Aujourd’hui on rêve d’Archipel, ou de « Big bang ». Plus d’un millier de signataires autour de Clémentine Autain (LFI) et Faucillon (PCF) demandaient un big bang nécessaire pour construire une espérance capable de rassembler et de mobiliser. Ils réunissaient leurs soutiens le 30 juin. En théorie il ne s’agit pas d’« une soupe de logos », mais d’une forme d’alliance entre forces associatives, syndicales, politiques, (et en même temps de) citoyens lambda. Or sans leader charismatique, ce qu’attendent à la fois les médias et le grand public, il n’y aura aucune cristallisation durable. Notre démocratie de masse, avec des millions de concitoyens, fait comme si l’on voulait donner le pouvoir au peuple, fait croire à chaque Gilet jaune qu’il incarne personnellement le peuple, mais c’est toujours un populiste individualisé comme Mélenchon, Marine Le Pen ou Macron qui sort du chapeau.

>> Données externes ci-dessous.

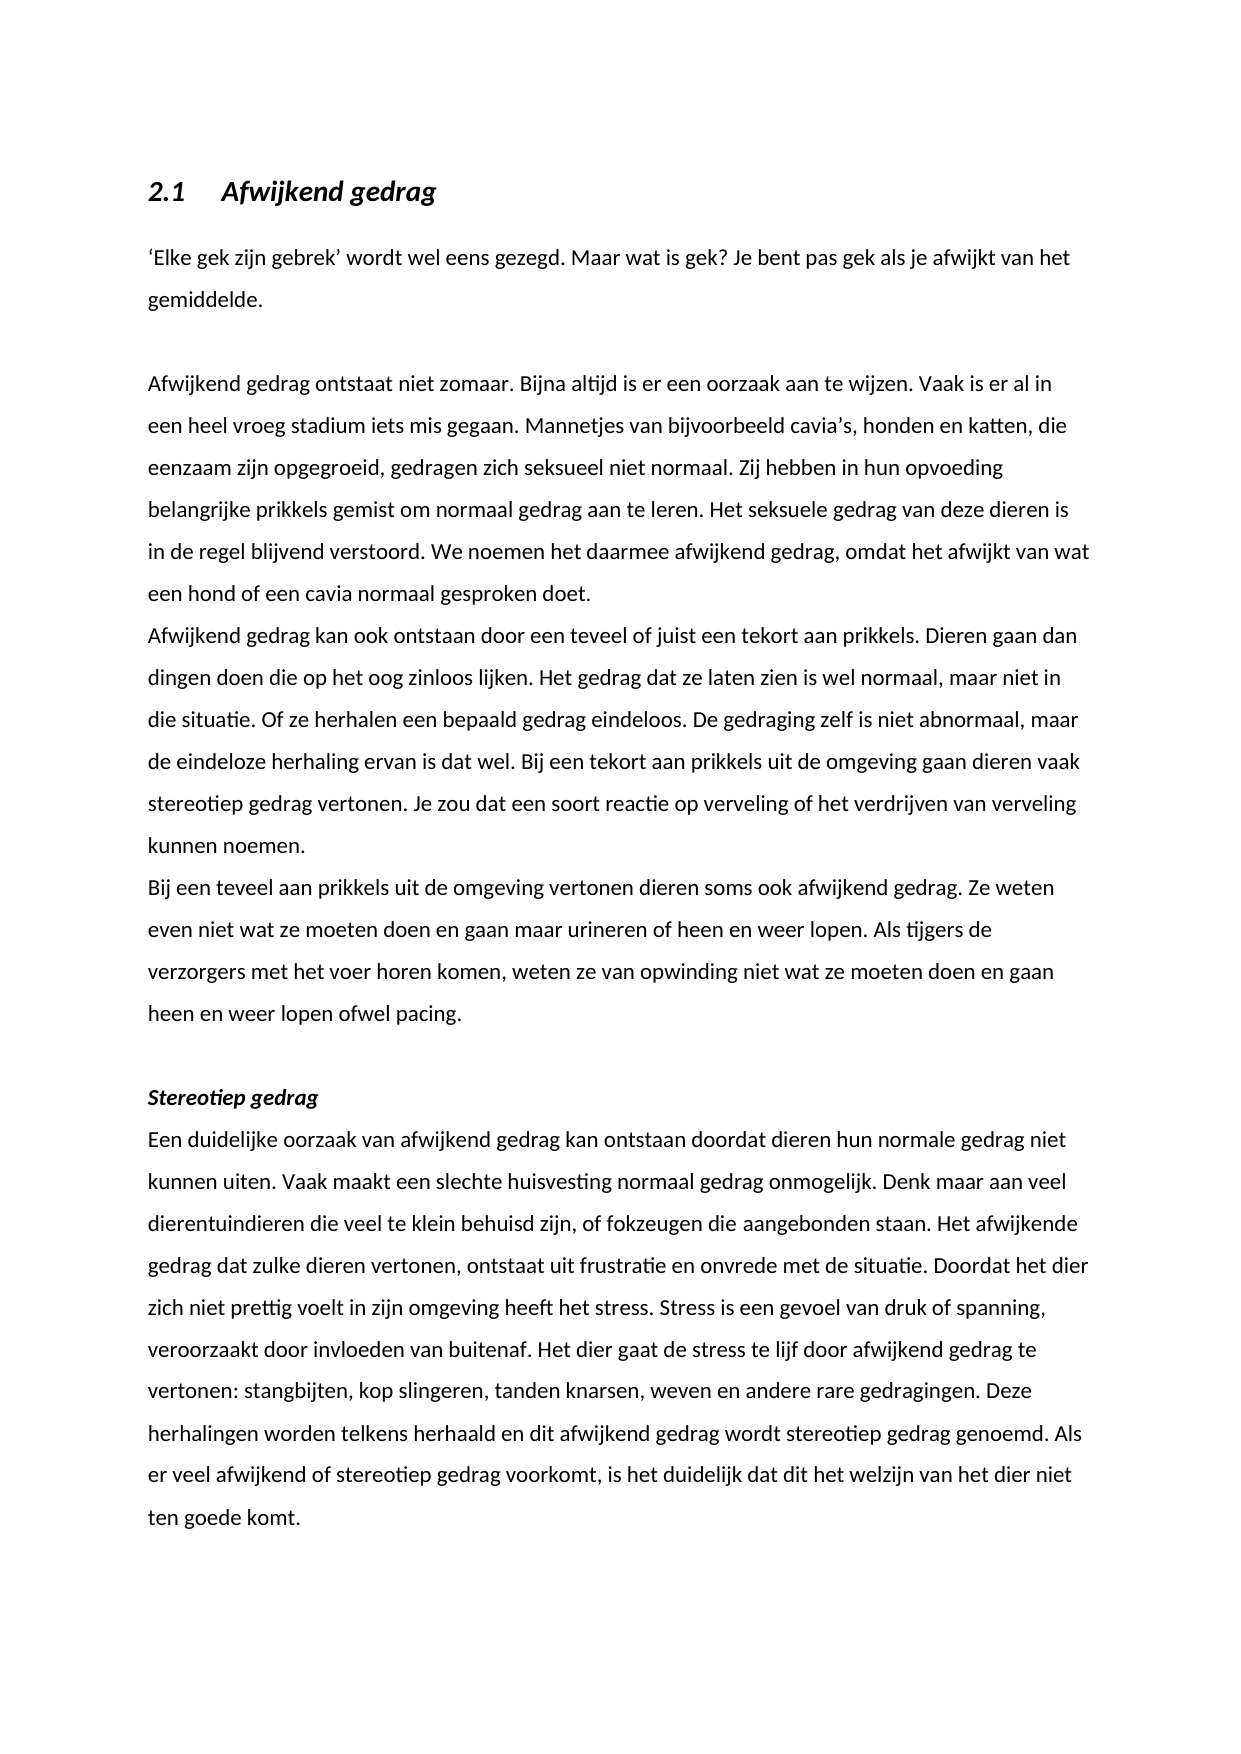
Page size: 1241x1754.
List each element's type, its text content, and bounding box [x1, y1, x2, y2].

text Stereotiep gedrag [148, 1083, 1093, 1111]
text Afwijkend gedrag kan ook ontstaan door een teveel of juist een tekort aan prikkels. Dieren gaan dan dingen doen die op het oog zinloos lijken. Het gedrag dat ze laten zien is wel normaal, maar niet in die situatie. Of ze herhalen een bepaald gedrag eindeloos. De gedraging zelf is niet abnormaal, maar de eindeloze herhaling ervan is dat wel. Bij een tekort aan prikkels uit de omgeving gaan dieren vaak stereotiep gedrag vertonen. Je zou dat een soort reactie op verveling of het verdrijven van verveling kunnen noemen. [148, 621, 1093, 859]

La deuxième source d’échec d’un rassemblement des forces écologiques et solidaires est l’étiquette qu’on veut se donner. Par exemple, Clémentine Autain (LFI) se réclame de la « gauche écologiste et populaire ». Alexis Corbière (LFI) défend au contraire une ligne « populiste et humaniste » : il souhaite abandonner la référence au mot « gauche », vide de sens selon lui. Rappelons que pour Nicolas Hulot, l’écologie transcende la dichotomie traditionnele droite/gauche,il veut rassembler « tous ceux qui ne se résignent pas au déclin conjoint de l’humanité et de la nature », ce qui en d’autres termes concerne tout le monde. Nous n’en arriverons à ce consensus commun qu’avec la multiplication des catastrophes socio-écologiques, dont la canicule en France n’est qu’un des premiers symptômes. A ce moment-là apparaîtra comme par enchantement un ou une leader qui nous entraînera sur la bonne (ou la mauvaise) pente d’un éco-totalitarisme.
En attendant ce moment fatidique, je crois à deux instruments de changement.
- Le premier, c’est le travail idéologique qui fait progresser l’idée écolo dans les institutions présentes et les imaginaires collectifs. Je défends personnellement cette idée de différentes manières, « formation » à promouvoir au sein d’EELV, existence de mon réseau « biosphere » (un site et un blog) ou écriture de livres. D’autres agissent de manière similaire. Le rayon « écologie » est devenu un rayon à part entière en libraire et des émissions télévisées montrent de plus en plus souvent la détérioration de notre planète.
- Le deuxième est l’action directe, non violente et incisive, portée par des mouvements comme la grève scolaire pour le climat (une seule personne, de 16 ans seulement, a mis en branle tout un mouvement international) ou le mouvement Extinction Rebellion qui cherche à bloquer symboliquement notre système mortifère. Le fait que quelques militants, occupant le pont de Sully à Paris pour presser le gouvernement d’agir en faveur du climat, aient été évacués de façon musclée par les forces de l’ordre le 28 juin, est l’un des éléments qui concourent par sa diffusion médiatique au nécessaire changement culturel : nous devons nous rassembler comme en temps de guerre, la guerre pour le climat, pour la biodiversité, pour la sauvegarde de nos sols et de nos forêts, etc. Les actes de résistance précèdent le jour de la Libération.